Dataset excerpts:

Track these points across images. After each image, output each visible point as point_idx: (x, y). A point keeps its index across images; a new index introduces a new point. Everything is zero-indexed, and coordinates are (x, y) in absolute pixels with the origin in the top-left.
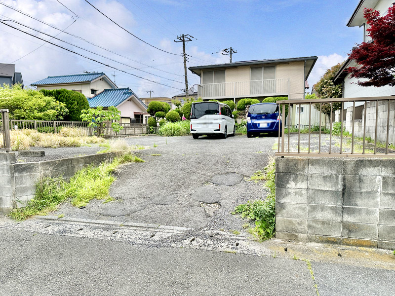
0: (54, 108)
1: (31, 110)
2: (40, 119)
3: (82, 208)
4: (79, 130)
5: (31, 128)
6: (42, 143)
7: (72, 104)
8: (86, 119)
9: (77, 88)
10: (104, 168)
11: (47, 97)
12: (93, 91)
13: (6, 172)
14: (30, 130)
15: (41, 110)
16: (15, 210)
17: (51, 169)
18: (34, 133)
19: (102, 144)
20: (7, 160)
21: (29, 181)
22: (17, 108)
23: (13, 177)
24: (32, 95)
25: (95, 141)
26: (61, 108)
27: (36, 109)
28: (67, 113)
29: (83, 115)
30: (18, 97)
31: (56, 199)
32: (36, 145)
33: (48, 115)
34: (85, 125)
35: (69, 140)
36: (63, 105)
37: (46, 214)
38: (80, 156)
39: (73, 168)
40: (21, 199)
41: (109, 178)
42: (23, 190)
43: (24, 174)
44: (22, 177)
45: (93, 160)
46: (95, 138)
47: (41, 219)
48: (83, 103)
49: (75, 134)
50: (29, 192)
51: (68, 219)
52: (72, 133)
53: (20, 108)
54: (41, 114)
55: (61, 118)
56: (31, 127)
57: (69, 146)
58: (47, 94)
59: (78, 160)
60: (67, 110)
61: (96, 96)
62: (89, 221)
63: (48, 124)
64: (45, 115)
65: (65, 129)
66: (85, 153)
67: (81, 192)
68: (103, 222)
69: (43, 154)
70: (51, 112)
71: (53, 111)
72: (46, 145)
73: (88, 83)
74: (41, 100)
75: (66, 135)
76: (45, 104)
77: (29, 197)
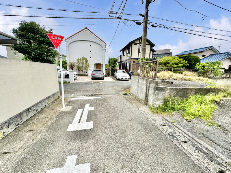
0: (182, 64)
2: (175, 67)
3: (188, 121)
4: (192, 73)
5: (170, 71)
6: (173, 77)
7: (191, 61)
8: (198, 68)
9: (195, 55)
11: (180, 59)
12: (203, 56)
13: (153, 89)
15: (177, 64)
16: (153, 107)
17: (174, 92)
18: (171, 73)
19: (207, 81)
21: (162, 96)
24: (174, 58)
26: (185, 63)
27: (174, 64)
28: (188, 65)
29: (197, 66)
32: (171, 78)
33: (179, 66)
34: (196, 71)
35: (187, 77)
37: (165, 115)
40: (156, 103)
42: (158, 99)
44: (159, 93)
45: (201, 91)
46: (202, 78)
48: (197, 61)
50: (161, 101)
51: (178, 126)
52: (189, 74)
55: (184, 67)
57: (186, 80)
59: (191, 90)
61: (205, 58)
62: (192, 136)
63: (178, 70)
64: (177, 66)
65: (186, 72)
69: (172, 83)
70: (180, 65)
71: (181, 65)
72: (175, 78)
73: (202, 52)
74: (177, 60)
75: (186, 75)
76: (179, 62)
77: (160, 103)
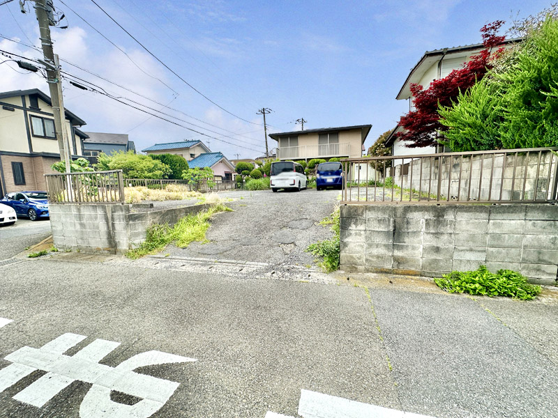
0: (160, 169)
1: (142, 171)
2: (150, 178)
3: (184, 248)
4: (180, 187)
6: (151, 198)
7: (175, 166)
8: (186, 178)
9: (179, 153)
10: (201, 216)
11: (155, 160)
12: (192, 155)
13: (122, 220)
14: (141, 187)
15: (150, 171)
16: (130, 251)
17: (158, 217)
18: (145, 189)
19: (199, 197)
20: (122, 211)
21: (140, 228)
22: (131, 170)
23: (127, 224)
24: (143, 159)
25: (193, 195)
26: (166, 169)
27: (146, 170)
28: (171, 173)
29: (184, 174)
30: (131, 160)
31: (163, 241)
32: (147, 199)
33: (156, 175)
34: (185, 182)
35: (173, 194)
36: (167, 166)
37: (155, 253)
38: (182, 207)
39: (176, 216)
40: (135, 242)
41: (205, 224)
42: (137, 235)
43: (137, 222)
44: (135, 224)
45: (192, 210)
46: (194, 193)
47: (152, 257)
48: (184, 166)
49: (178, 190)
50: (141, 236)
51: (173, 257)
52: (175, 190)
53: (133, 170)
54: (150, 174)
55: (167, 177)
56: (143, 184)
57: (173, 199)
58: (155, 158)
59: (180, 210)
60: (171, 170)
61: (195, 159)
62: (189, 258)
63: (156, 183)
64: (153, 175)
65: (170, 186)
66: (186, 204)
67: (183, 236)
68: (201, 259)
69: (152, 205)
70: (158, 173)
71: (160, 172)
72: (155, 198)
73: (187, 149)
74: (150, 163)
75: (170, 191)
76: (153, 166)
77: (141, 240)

---

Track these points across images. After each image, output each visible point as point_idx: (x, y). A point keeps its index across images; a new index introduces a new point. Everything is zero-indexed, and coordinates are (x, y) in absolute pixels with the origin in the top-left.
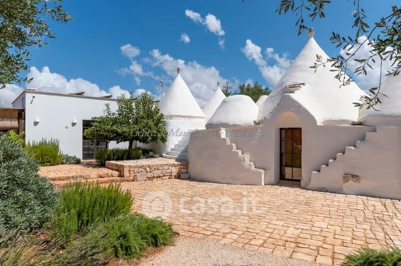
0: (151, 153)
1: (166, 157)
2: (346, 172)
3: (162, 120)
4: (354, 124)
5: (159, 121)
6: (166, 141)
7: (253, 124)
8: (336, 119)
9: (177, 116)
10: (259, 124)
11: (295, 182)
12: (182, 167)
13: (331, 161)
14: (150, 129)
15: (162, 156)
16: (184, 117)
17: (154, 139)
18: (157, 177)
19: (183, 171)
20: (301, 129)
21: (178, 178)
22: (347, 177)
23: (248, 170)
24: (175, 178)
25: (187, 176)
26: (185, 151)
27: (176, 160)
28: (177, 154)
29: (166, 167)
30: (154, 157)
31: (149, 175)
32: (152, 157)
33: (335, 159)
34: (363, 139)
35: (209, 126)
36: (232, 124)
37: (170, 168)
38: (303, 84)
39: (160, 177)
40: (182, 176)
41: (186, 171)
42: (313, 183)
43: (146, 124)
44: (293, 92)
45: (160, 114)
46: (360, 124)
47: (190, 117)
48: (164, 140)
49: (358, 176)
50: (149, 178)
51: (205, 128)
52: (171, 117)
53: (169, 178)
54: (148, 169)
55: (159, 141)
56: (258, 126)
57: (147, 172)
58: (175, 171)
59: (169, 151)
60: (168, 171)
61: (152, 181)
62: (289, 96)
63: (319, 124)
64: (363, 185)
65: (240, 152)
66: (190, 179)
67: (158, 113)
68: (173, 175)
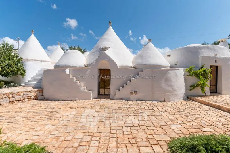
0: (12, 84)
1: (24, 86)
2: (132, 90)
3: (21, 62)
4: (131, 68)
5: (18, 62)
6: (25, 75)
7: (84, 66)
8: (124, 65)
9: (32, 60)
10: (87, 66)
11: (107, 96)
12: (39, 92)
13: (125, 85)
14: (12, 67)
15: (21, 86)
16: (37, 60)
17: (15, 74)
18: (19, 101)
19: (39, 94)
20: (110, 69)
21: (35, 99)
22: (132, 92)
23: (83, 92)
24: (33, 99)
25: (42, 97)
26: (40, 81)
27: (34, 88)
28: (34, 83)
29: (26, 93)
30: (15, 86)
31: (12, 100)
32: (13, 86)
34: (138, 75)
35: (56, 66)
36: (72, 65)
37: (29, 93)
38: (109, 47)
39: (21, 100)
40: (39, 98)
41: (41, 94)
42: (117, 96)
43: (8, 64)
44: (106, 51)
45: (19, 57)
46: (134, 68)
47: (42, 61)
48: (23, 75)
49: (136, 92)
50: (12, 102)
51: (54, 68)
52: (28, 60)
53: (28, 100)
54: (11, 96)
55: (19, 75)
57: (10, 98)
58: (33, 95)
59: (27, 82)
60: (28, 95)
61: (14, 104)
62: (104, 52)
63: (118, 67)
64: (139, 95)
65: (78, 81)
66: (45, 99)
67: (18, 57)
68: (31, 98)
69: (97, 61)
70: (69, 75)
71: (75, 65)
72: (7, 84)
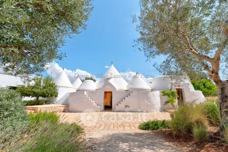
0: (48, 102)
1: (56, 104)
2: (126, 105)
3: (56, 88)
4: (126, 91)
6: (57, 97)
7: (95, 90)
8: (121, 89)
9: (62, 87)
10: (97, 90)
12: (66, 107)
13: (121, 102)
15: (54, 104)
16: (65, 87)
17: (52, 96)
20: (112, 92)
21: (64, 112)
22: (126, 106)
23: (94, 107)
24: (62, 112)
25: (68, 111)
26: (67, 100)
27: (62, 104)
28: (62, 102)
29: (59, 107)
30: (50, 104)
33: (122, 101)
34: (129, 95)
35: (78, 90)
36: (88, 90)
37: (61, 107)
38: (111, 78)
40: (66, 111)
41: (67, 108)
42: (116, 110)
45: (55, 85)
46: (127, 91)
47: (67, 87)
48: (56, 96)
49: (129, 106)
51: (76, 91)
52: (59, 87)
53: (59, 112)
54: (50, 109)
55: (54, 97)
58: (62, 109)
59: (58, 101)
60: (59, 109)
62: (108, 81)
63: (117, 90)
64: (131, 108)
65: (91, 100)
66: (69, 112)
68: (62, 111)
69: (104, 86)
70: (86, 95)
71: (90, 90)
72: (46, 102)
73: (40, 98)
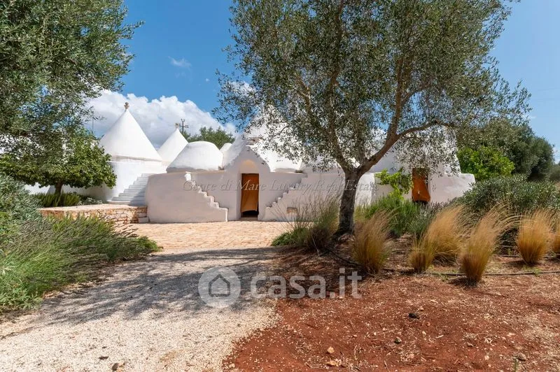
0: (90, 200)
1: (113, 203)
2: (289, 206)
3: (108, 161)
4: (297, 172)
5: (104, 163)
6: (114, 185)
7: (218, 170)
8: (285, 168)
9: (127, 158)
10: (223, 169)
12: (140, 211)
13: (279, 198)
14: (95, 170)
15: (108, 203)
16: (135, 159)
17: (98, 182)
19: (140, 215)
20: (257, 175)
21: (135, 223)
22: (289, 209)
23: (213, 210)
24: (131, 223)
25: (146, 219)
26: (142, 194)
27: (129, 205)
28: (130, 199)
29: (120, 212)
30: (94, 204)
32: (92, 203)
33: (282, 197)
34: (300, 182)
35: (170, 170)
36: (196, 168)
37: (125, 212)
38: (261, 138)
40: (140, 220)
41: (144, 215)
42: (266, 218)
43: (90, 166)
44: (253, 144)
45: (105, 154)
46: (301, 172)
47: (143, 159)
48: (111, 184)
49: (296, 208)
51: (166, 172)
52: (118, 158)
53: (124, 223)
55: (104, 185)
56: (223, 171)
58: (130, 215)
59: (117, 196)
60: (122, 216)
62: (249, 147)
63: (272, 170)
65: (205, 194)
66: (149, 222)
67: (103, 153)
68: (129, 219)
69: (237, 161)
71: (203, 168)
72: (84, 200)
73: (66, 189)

**WHAT NEEDS TO BE DONE**
Copy the lines above exactly, beginning at the line that has "29: (166, 167)" and stopping after the line that has "46: (360, 124)", and omit the rest.

**OUTPUT BELOW**
29: (166, 167)
30: (154, 157)
31: (149, 175)
32: (152, 157)
33: (335, 159)
34: (363, 139)
35: (209, 126)
36: (232, 124)
37: (170, 168)
38: (303, 84)
39: (160, 177)
40: (182, 176)
41: (186, 171)
42: (313, 183)
43: (146, 124)
44: (293, 92)
45: (160, 114)
46: (360, 124)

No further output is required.